I am trying to write a program to select a random name from the US Census last name list. The list format is
Name Weight Cumulative line
-----
I'd say an array (vectors if you prefer) would be best to hold them. As for the weighted average, find the sum, pick a random number between zero and the sum, and pick the last name whose cumulative value is less. (e.g. here, <1.006 = smith, 1.006-1.816 = johnson, etc.
P.S. it's Cumulative.
The "easiest" way to handle this would be to keep this in a list.
You could then just use:
Name GetRandomName(Random random, List<Name> names)
{
double value = random.NextDouble() * names[names.Count-1].Culmitive;
return names.Last(name => name.Culmitive <= value);
}
If speed is a concern, you could store a separate array of just the Culmitive
values. With this, you could use Array.BinarySearch
to quickly find the appropriate index:
Name GetRandomName(Random random, List<Name> names, double[] culmitiveValues)
{
double value = random.NextDouble() * names[names.Count-1].Culmitive;
int index = Array.BinarySearch(culmitiveValues, value);
if (index >= 0)
index = ~index;
return names[index];
}
Another option, which is probably the most efficient, would be to use something like one of the C5 Generic Collection Library's tree classes. You could then use RangeFrom
to find the appropriate name. This has the advantage of not requiring a separate collection
I've created a C# library for randomly selected weighted items.

———

• [WHAT YOU WILL DO]: Reproduce verbatim the part of the thread on picking a weighted random surname between "P.S. it's Cumulative." and "names, double[] culmitiveValues)", inclusive.

• [DATA BELOW]:
———

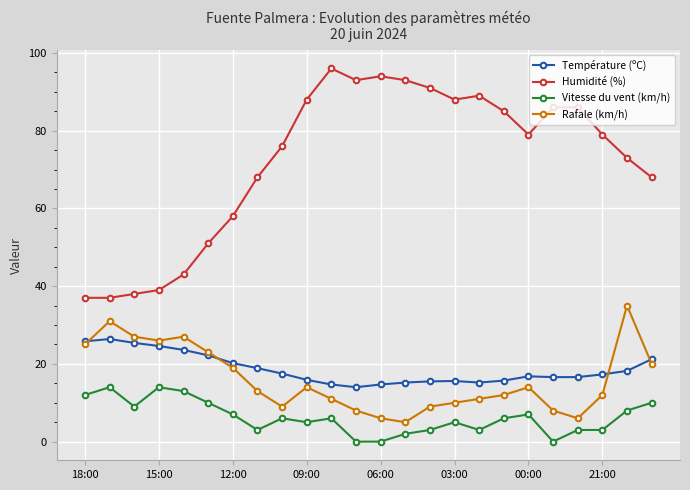

Which series has the widest spread of values?

Humidité (%)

———

• [ANSWER SECTION]:
P.S. it's Cumulative.
The "easiest" way to handle this would be to keep this in a list.
You could then just use:
Name GetRandomName(Random random, List<Name> names)
{
double value = random.NextDouble() * names[names.Count-1].Culmitive;
return names.Last(name => name.Culmitive <= value);
}
If speed is a concern, you could store a separate array of just the Culmitive
values. With this, you could use Array.BinarySearch
to quickly find the appropriate index:
Name GetRandomName(Random random, List<Name> names, double[] culmitiveValues)